Der Sommer hält ganz Deutschland mit Extremtemperaturen und einem dramatischen Mangel an Niederschlägen in Atem. Die wichtigsten Flüsse hierzulande weisen ein fast historisches Niedrigwasser auf, sodass der Transport zunehmende auf die Straße verlagert werden muss.
Der Deutsche Tierschutzbund macht in diesem Zusammenhang die drohenden Gefahren für Tiere auf Transporten deutlich und fordert Bundeslandwirtschaftsminister Alois Rainer und Bundesverkehrsminister Steffen Bilger deshalb auf, während der Hitzeperiode umgehend ein bundesweites Verbot von Lebendtiertransporten zu verhängen.
„Tiertransporte sind insbesondere bei Hitze für Rinder, Schweine, Schafe und Geflügel purer Stress.

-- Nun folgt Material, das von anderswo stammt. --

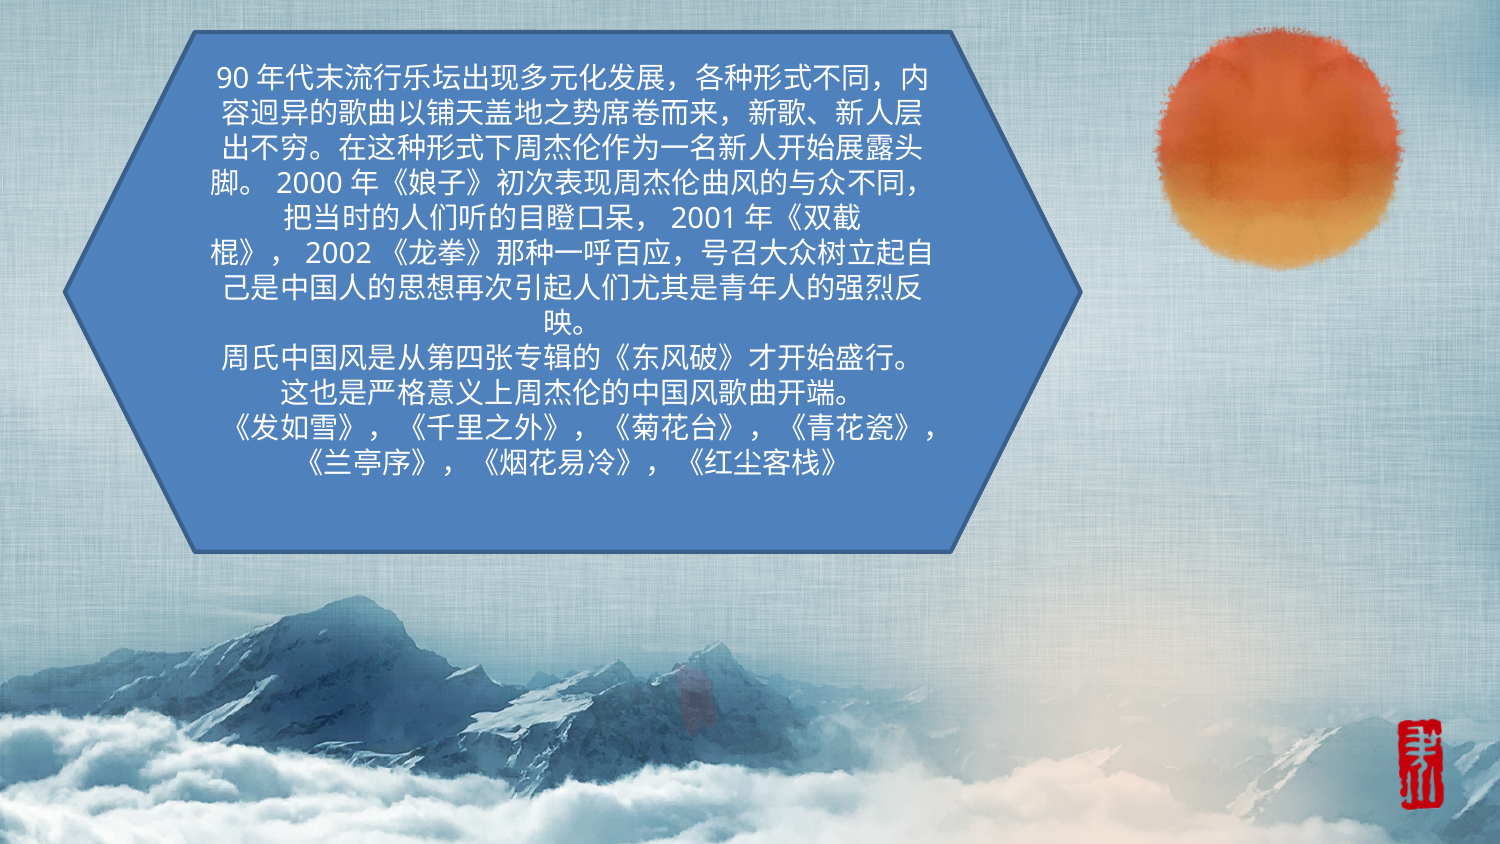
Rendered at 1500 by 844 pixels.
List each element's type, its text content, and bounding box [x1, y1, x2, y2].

text_box 90年代末流行乐坛出现多元化发展，各种形式不同，内容迥异的歌曲以铺天盖地之势席卷而来，新歌、新人层出不穷。在这种形式下周杰伦作为一名新人开始展露头脚。2000年《娘子》初次表现周杰伦曲风的与众不同，把当时的人们听的目瞪口呆，2001年《双截棍》，2002《龙拳》那种一呼百应，号召大众树立起自己是中国人的思想再次引起人们尤其是青年人的强烈反映。 周氏中国风是从第四张专辑的《东风破》才开始盛行。这也是严格意义上周杰伦的中国风歌曲开端。 《发如雪》，《千里之外》，《菊花台》，《青花瓷》，《兰亭序》，《烟花易冷》，《红尘客栈》 [62, 29, 1083, 554]
picture [0, 0, 1500, 844]
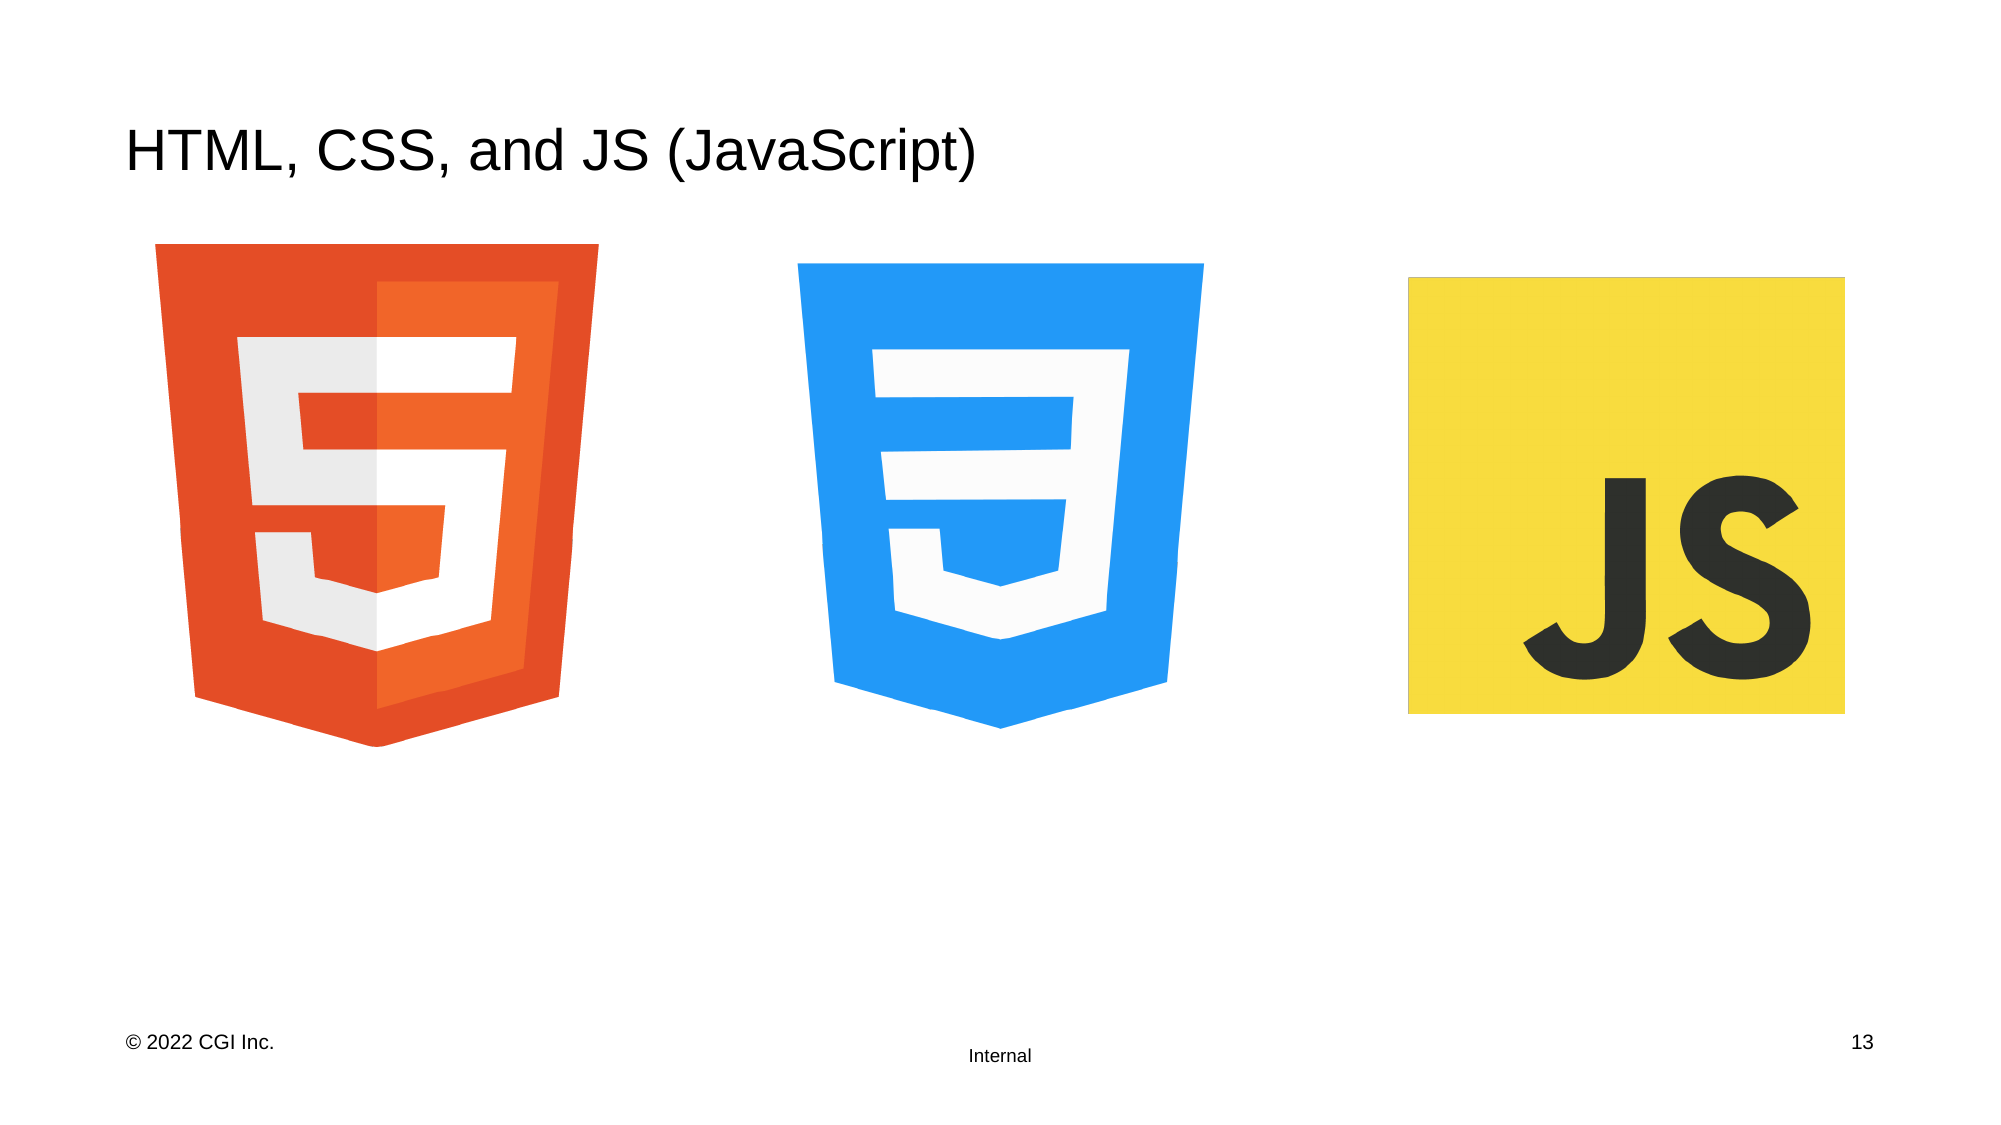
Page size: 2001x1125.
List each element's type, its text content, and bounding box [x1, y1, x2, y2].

title HTML, CSS, and JS (JavaScript) [125, 112, 1875, 222]
picture [1377, 257, 1875, 735]
picture [751, 257, 1249, 735]
slide_number 13 [1831, 1027, 1875, 1056]
picture [125, 237, 629, 758]
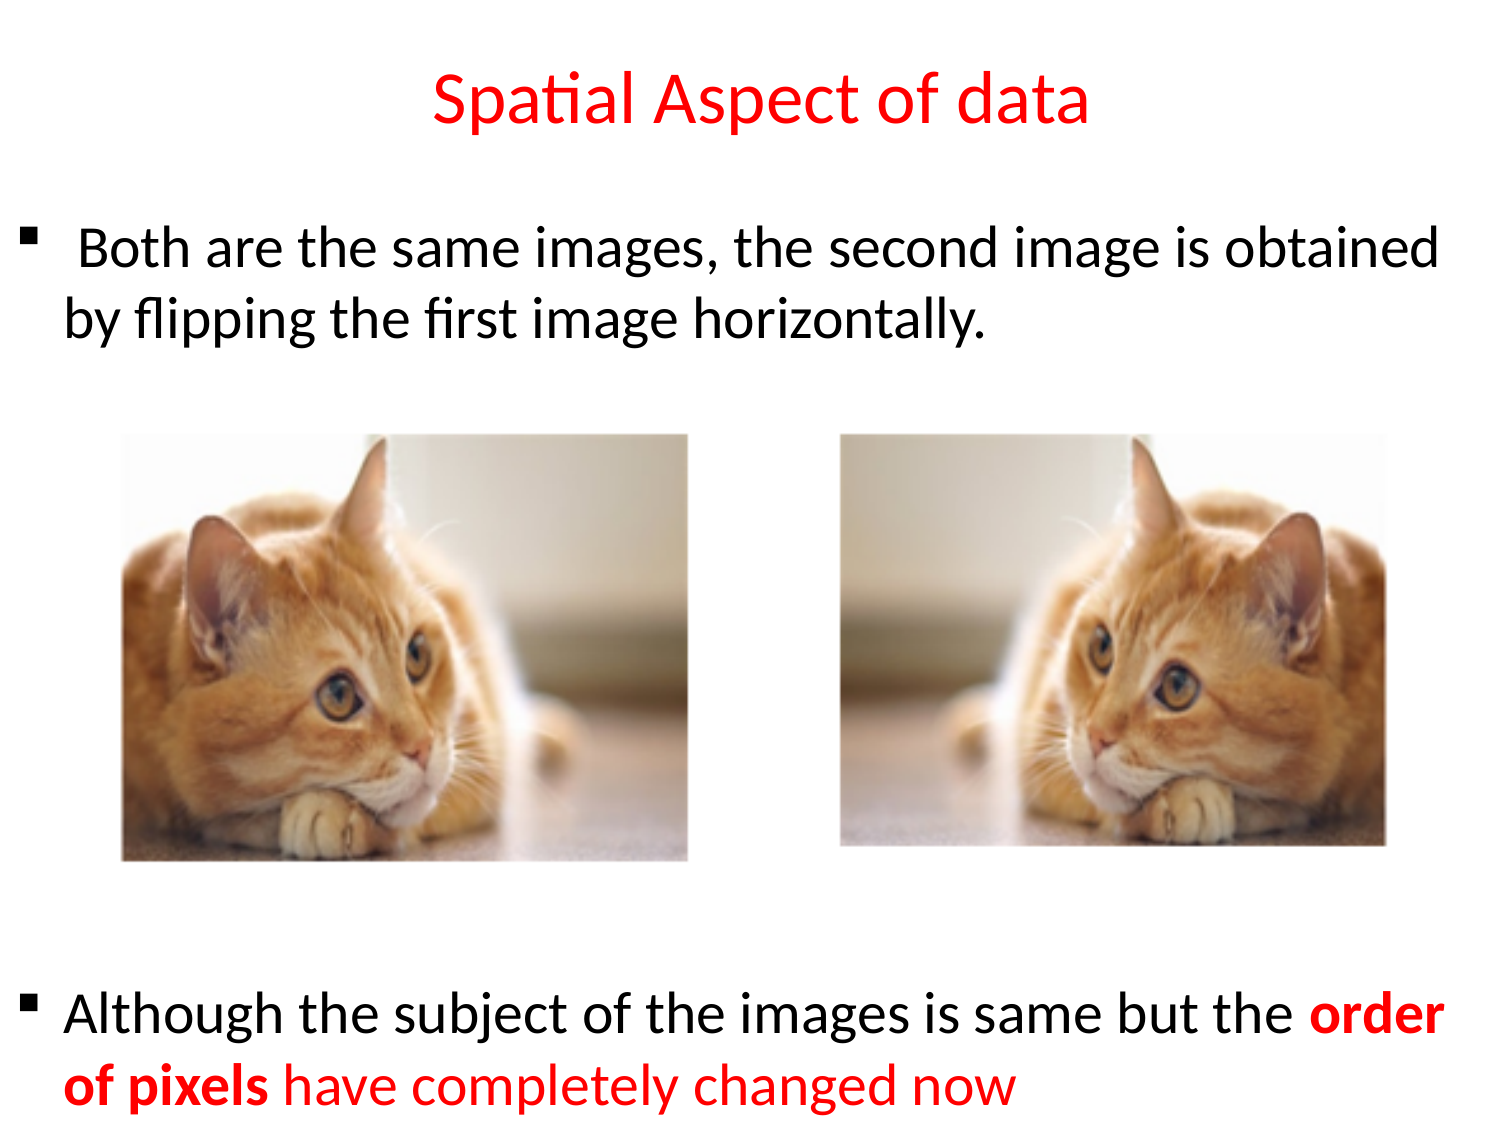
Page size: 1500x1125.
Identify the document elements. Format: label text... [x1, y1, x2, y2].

list Both are the same images, the second image is obtained by flipping the first image horizontally. Although the subject of the images is same but the order of pixels have completely changed now [0, 200, 1500, 1125]
picture [99, 412, 1401, 880]
title Spatial Aspect of data [87, 0, 1438, 188]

Kommt durch die Verlagerung des Güterverkehrs von den Wasserwegen auf die Straße noch mehr Verkehr hinzu, drohen zunehmende Staus. Für die Tiere auf Transportern kann das zu einer Tortur werden, die mit dem Tod endet. An den Autobahnen gibt es keine ausreichende Versorgung, wenn beladene Tiertransporter stundenlang feststecken. Minister Rainer und Minister Bilger sind deshalb gefordert, sofort zu handeln und Lebendtiertransporte während der extremen Hitze zu untersagen“, erklärt Thomas Schröder, Präsident des Deutschen Tierschutzbundes.
In dem Fall, dass Transporte nicht vermeidbar seien, müssten diese gut geplant und so kurz wie möglich gehalten werden, so der Tierschutzbund weiter. Neben einer Verlagerung der Fahrten auf Morgen- oder Abendstunden fordern die Tierschützer:innen eine Reduzierung der Ladedichte sowie den Einsatz von Fahrzeugen mit aktiver Kühlung. Zudem sei eine ausreichende Wasserversorgung der Tiere jederzeit sicherzustellen.
„Die aktuellen Regelungen sind unzureichend und können Tiere auf Transporten nicht sicher schützen. Hitzestress kann bei landwirtschaftlich genutzten Tieren bereits bei deutlich niedrigeren Temperaturen und auch auf kürzeren Strecken zum ernsten Problem werden – insbesondere, wenn die Fahrt durch einen Stau deutlich länger dauert als geplant. Direkte Sonneneinstrahlung und mangelnde Luftbewegung können die Belastung zusätzlich enorm verstärken“, kritisiert Schröder.
Der Tierschutzverein Vier Pfoten ermuntert zudem auch Passanten dazu, bei beobachteten Missständen auf Tiertransporten oder bei Pannenfahrzeugen sowie verlassenen Tiertransportern die Polizei oder ggf. auch die Autobahnpolizei zu benachrichtigen. Sie sind verpflichtet, dem nachzugehen. Außerdem sollten die beobachteten Missstände per Foto und Video dokumentiert und an das zuständige Veterinäramt weitergeleitet werden.